→ Data for analysis
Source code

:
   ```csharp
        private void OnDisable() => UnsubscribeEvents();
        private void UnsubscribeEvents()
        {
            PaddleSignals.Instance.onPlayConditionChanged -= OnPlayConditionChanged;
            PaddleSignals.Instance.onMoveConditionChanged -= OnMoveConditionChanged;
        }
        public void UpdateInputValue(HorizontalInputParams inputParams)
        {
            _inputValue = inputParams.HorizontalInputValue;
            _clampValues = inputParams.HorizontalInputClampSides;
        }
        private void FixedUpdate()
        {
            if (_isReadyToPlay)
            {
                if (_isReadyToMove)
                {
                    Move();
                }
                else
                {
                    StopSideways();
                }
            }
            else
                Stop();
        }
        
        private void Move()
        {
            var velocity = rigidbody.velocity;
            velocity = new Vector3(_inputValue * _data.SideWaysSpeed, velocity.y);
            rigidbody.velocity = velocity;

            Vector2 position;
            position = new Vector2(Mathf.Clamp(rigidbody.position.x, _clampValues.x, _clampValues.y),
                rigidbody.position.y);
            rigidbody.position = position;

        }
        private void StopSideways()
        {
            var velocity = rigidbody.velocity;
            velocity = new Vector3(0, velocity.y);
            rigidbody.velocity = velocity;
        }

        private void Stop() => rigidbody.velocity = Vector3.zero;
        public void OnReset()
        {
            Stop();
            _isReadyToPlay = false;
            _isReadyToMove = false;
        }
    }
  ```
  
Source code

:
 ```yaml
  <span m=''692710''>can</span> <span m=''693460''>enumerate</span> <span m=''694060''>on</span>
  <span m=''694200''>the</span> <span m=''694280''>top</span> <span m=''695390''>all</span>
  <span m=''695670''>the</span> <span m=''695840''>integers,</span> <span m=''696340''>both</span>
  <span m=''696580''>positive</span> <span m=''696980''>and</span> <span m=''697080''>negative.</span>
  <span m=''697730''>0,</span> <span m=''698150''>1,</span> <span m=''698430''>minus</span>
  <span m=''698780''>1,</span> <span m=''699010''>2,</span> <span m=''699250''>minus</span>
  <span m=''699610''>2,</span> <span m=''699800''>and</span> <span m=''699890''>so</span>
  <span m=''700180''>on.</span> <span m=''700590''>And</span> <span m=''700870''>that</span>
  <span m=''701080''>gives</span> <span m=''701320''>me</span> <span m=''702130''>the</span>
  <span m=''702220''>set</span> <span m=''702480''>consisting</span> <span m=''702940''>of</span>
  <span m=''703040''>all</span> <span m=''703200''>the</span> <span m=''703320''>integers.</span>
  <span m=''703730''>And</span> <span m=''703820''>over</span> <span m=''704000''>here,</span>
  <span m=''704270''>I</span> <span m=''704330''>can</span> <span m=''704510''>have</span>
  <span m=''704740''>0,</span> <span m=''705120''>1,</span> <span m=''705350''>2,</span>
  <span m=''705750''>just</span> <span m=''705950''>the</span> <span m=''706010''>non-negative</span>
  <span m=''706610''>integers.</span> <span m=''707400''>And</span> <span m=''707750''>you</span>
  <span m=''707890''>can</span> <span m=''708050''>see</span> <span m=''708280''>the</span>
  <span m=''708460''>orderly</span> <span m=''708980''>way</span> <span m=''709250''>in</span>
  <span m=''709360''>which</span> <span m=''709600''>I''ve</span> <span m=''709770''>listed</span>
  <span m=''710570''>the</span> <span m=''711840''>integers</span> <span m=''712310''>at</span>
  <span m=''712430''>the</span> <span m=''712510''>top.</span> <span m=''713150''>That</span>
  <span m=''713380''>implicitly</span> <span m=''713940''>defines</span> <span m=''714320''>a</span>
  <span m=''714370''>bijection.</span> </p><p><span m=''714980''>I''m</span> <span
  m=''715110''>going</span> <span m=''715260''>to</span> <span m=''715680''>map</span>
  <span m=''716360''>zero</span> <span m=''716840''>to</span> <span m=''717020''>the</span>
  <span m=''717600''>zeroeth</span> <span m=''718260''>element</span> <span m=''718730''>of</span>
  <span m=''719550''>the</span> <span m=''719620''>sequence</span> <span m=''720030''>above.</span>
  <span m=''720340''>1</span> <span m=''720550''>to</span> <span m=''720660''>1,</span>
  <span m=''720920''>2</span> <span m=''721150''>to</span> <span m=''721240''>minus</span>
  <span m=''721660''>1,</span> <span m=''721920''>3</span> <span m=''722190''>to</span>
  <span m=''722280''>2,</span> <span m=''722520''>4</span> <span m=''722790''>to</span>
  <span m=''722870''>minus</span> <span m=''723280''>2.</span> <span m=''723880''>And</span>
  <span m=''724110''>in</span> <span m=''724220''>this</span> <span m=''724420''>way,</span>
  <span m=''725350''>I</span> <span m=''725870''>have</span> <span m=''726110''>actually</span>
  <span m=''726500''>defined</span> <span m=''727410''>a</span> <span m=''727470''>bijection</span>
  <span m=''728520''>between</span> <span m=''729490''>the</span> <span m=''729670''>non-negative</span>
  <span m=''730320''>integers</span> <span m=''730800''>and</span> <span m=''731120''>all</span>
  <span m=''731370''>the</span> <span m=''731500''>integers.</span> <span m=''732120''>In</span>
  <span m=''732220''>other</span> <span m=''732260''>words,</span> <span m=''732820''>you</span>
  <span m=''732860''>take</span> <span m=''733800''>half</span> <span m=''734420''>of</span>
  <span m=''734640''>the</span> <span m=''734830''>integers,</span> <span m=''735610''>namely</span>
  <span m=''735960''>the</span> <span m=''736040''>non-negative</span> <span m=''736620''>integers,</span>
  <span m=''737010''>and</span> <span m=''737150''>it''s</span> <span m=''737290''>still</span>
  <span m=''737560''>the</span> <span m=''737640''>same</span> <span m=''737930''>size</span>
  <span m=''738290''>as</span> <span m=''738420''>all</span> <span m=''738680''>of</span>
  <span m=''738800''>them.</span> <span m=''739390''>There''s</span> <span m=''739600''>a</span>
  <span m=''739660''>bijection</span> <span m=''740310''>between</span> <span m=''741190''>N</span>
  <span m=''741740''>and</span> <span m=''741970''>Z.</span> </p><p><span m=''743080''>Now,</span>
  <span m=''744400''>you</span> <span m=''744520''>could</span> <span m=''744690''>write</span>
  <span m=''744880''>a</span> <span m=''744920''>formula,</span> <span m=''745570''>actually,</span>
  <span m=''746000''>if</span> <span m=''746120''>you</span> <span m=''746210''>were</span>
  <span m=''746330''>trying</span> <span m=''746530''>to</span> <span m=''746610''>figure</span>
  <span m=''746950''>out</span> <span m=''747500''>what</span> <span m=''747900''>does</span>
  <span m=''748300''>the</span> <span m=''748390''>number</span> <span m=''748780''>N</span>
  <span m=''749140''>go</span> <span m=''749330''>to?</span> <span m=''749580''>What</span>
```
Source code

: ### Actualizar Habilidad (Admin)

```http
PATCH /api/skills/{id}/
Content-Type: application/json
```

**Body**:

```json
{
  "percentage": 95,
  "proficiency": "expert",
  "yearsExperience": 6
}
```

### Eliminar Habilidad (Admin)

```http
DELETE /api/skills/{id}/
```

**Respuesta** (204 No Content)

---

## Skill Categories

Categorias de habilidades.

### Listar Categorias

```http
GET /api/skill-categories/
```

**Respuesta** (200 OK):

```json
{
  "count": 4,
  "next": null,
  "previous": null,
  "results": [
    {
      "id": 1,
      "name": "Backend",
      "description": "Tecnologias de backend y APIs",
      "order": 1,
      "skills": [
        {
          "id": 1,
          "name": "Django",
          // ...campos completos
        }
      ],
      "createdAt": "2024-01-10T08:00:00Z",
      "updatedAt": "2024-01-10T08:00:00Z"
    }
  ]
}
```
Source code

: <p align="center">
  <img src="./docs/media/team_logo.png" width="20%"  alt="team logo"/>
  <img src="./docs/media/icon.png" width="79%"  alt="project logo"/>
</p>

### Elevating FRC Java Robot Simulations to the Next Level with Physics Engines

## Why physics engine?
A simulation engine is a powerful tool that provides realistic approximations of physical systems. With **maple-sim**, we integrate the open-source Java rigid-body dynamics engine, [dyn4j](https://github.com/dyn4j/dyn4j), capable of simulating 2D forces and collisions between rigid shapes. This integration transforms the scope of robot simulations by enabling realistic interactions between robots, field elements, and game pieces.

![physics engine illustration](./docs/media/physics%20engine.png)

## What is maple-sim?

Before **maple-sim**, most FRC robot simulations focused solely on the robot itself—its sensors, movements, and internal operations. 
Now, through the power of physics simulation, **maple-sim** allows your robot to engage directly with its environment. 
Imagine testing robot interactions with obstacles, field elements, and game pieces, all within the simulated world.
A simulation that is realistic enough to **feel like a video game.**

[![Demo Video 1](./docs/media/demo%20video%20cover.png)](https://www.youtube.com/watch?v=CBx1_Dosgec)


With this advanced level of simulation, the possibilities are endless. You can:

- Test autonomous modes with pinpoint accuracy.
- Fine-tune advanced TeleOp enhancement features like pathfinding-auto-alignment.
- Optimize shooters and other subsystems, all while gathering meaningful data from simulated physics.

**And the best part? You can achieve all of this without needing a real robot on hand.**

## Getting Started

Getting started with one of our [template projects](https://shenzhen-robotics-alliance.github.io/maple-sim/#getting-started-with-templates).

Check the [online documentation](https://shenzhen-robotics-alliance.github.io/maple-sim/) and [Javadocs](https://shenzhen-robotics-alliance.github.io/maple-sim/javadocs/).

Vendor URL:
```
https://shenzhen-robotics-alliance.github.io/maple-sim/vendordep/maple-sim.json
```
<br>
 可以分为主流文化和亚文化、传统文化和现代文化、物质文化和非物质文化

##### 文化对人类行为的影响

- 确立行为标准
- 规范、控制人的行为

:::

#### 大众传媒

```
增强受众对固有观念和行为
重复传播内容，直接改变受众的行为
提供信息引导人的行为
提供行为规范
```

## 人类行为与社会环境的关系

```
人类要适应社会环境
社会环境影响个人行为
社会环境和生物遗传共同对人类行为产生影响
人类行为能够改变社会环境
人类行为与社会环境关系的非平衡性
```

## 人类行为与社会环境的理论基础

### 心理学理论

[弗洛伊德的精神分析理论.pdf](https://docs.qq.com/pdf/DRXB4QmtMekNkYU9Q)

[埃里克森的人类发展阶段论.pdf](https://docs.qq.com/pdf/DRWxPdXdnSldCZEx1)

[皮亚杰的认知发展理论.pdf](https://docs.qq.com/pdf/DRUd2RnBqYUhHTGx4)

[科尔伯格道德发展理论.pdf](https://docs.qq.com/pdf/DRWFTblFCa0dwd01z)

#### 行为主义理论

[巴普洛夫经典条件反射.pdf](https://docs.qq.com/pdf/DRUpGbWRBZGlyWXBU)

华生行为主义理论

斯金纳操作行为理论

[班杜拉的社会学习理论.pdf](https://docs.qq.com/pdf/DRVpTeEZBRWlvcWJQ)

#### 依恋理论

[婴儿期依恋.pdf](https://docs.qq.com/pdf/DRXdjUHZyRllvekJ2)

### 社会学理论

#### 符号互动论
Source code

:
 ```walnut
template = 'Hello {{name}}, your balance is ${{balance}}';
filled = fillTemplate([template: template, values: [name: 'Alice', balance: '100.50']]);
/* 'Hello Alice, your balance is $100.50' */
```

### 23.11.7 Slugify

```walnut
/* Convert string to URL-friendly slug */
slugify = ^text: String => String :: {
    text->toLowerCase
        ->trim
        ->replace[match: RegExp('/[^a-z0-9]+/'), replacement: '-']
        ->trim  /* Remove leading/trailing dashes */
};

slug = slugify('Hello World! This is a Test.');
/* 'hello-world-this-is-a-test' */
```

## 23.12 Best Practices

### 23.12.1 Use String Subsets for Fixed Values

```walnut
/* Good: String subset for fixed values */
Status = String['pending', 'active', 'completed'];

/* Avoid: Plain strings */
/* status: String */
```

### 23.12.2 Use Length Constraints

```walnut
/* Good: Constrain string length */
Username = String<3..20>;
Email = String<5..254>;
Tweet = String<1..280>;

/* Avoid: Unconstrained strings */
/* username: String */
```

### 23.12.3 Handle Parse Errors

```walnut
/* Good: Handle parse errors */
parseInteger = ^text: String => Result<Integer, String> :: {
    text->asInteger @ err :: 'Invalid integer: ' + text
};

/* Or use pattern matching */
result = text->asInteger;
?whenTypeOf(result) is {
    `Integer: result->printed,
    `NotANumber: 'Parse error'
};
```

→ Required action
All lines above with "UnsubscribeEvents" in them should be returned.

→ Written response
        private void OnDisable() => UnsubscribeEvents();
        private void UnsubscribeEvents()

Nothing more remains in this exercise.